Jakarta, CNN Indonesia —
Perusahaan media sosial X Corp, yang sebelumnya dikenal dengan nama Twitter, menggugat lembaga nirlaba Center for Countering Digital Hate (CCDH) karena menyebut platform itu tidak becus dalam menangani konten ujaran kebencian.
Gugatan tersebut diajukan pada Senin (31/7) di pengadilan federal San Francisco.

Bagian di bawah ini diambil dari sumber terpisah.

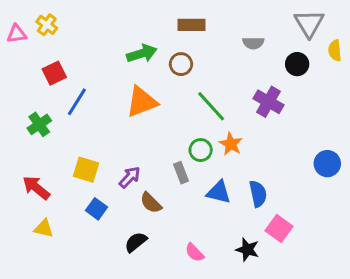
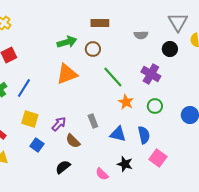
blue line: (77, 102) -> (24, 88), moved
green circle: (201, 150) -> (155, 106), moved
black star: (247, 250) -> (125, 164), moved

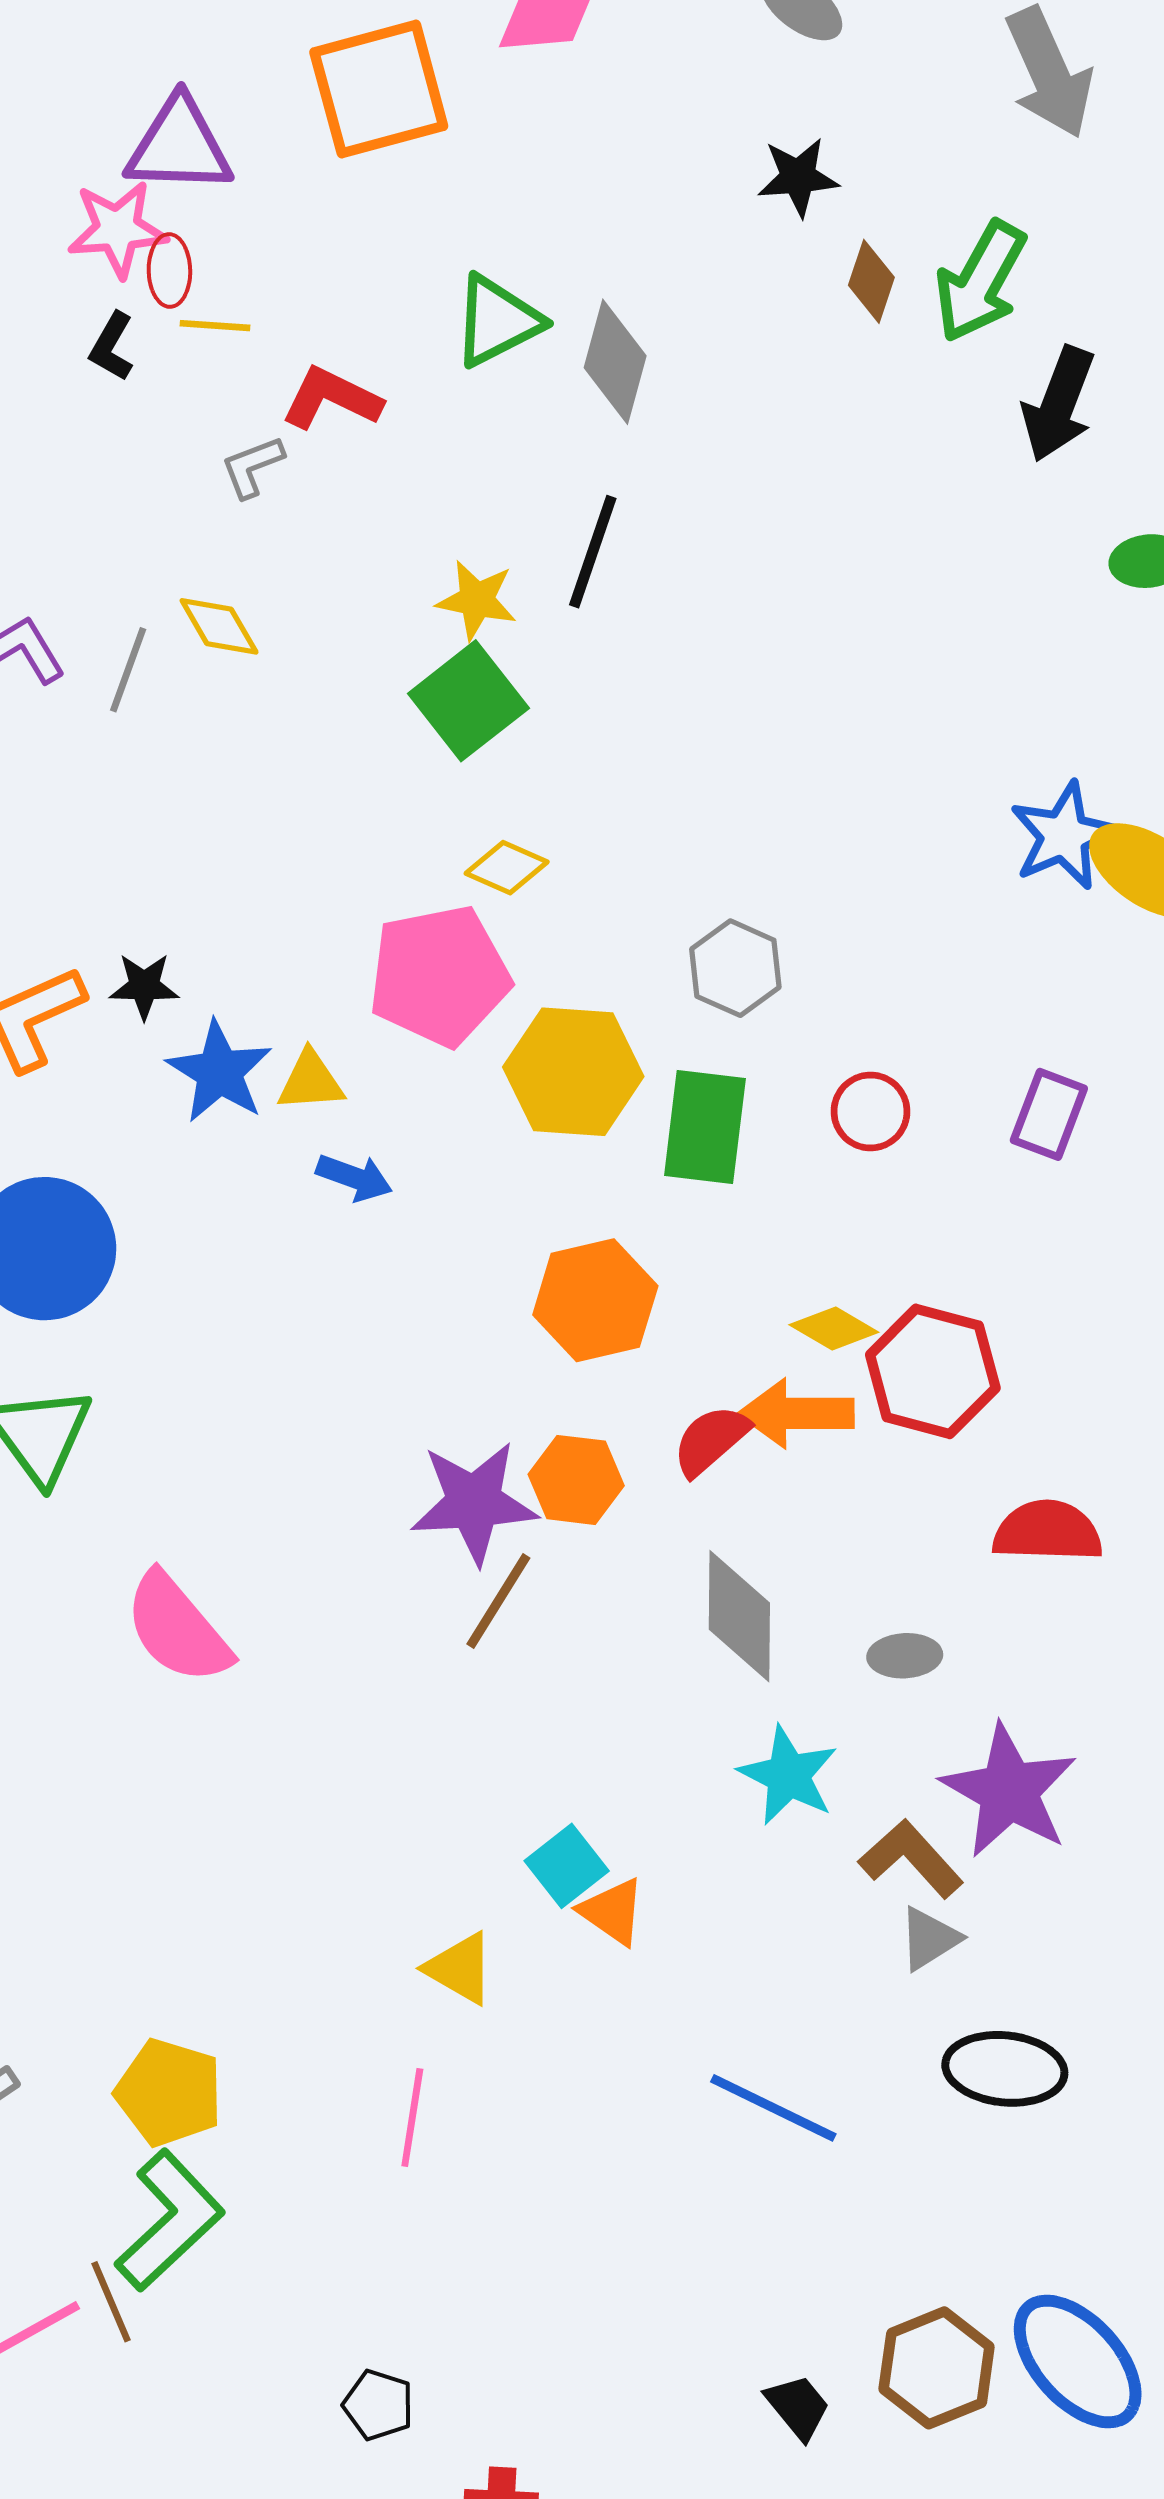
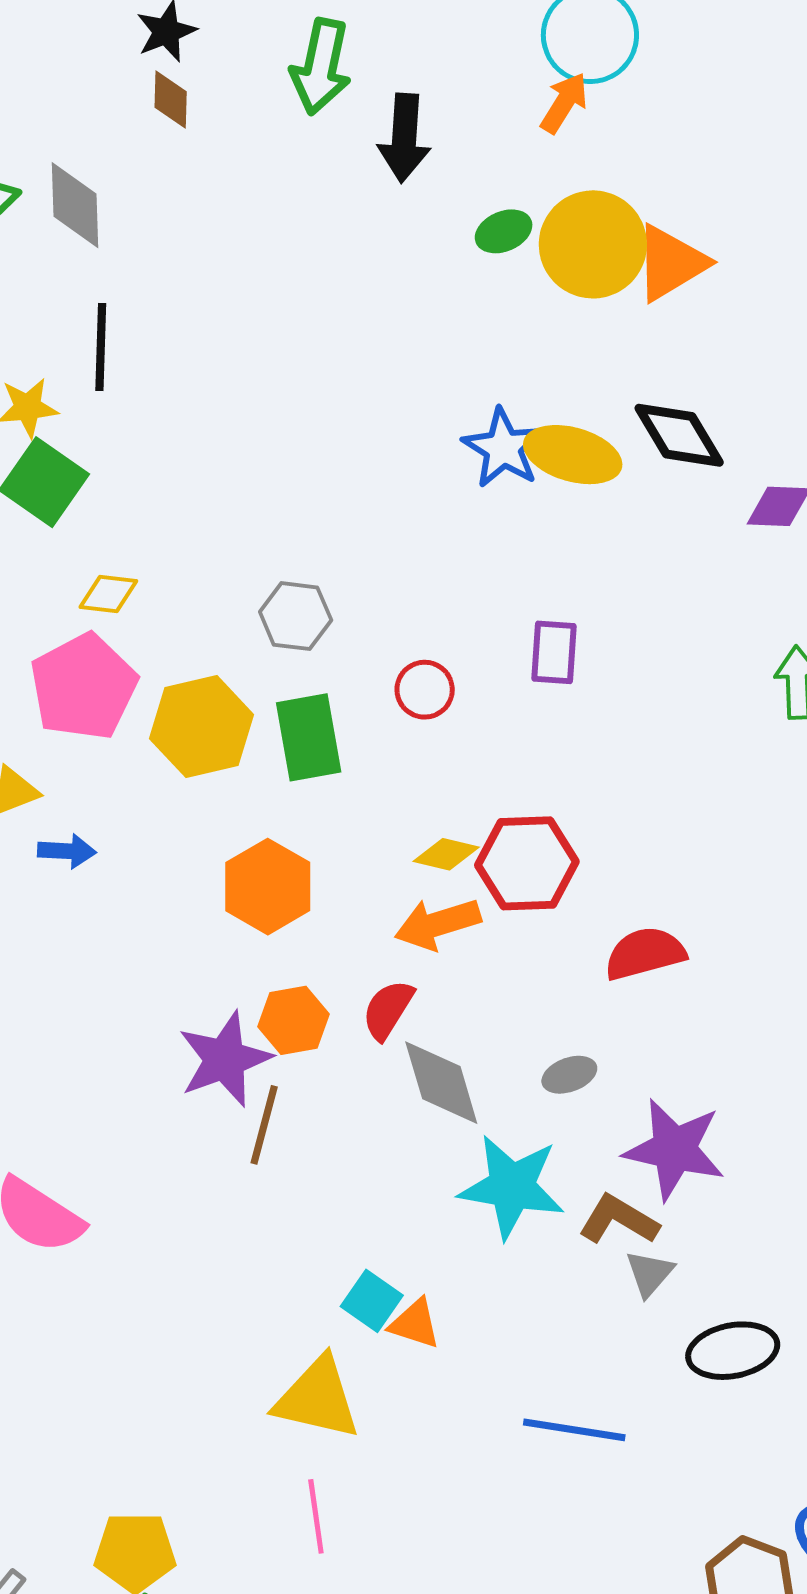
brown diamond: (871, 281) -> (171, 100), moved
red semicircle: (711, 1440) -> (388, 1010), moved
cyan star: (788, 1775) -> (512, 1187), size x1.4
yellow triangle: (460, 1968) -> (317, 1398), size x1.6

X menuduh CCDH sengaja mencoba menjauhkan pengiklan dari Twitter dengan menerbitkan laporan yang mengkritik platform media sosial itu abai dengan konten-konten penuh kebencian.
Perusahaan media sosial itu secara khusus mengklaim CCDH melanggar persyaratan layanan Twitter dan undang-undang peretasan federal.
Bentuknya, mengambil data dari platform perusahaan dan mendorong individu untuk mengumpulkan informasi tentang Twitter secara tidak benar yang telah diberikannya kepada penyedia pemantauan merek pihak ketiga.
Menanggapi tuduhan itu, CEO CCDH Imran Ahmed mengatakan sebagian besar gugatan, terutama klaimnya tentang individu yang tidak disebutkan namanya, “terdengar seperti teori konspirasi bagi saya.”
“Yang benar adalah bahwa dia [Elon Musk] mencari alasan untuk menyalahkan kami atas kegagalannya sendiri sebagai CEO,” kata Ahmed, mengutip CNN, Rabu (2/8),
“Karena kita semua tahu bahwa ketika dia mengambil alih, dia memberikan ruang bagi orang-orang rasis. dan misoginis, homofobia, antisemit, mengatakan ‘Twitter sekarang adalah platform kebebasan berbicara.’ … Dan sekarang dia terkejut ketika orang dapat menghitung bahwa telah terjadi peningkatan kebencian dan disinformasi,” lanjut dia.
Ahmed mengatakan pihaknya hanya ingin perusahaan tersebut dan Elon Musk berkaca dari apa yang sudah mereka lakukan selama ini.
Dalam 24 jam terakhir, kata Ahmed, ribuan orang telah mengunjungi situs web CCDH dan banyak yang memberikan donasi kepada grup tersebut.
“Itulah yang akan kami butuhkan jika kami ingin selamat dari ini. Alasan mengapa organisasi seperti CCDH harus mengandalkan metodologi seperti yang kami lakukan adalah karena tidak ada transparansi pada platform ini,” jelas dia.
Gugatan itu muncul setelah CCDH pada hari Senin mengungkapkan ancaman asli Twitter pada 20 Juli untuk menggugat, bersamaan dengan tanggapannya terhadap ancaman Twitter yang menyebut klaim perusahaan itu “konyol”.
“Ancaman hukum X adalah upaya membungkam kritik jujur dan penelitian independen, mungkin mereka putus asa dan berharap itu dapat membendung gelombang cerita negatif dan membangun kembali hubungan perusahaan dengan pengiklan,” tulis Ahmed.
Dalam sebuah tulisan blog di laman resminya, Twitter mengatakan gugatan itu dimaksudkan untuk mempromosikan kebebasan berekspresi dan “menolak semua klaim yang dibuat oleh CCDH.”
“X adalah layanan publik gratis yang sebagian besar didanai oleh pengiklan,” kata perusahaan itu.
“Melalui kampanye menakut-nakuti CCDH dan tekanan berkelanjutan pada merek untuk mencegah akses publik ke kebebasan berekspresi, CCDH secara aktif bekerja untuk mencegah dialog publik,” lanjut Twitter.
Dugaan kriminalisasi pengkritik sendiri disebut sudah jadi tren di dalam negeri.
Para aktivis mencontohkannya dengan kasus duo eks Koordinator KontraS, Haris Azhar dan Fatia Maulidiyanti, dalam kasus pencemaran nama baik Menko Marves Luhut Binsar Pandjaitan.
Ada pula kasus yang menyeret jurnalis Dandhy Laksono dan musikus Ananda Badudu usai mengkritik situasi pelanggaran HAM di Papua dan membantu mahasiswa aksi menolak RUU KPK serta RKUHP.
“Kriminalisasi sebetulnya adalah modus dari para penguasa, pengusaha, oligarki supaya kita tidak memperjuangkan hak supaya kita diam,” cetus Wakil Ketua Bidang Advokasi dan Jaringan Yayasan Lembaga Bantuan Hukum Indonesia (YLBHI) Arif Maulana, Rabu (2/8).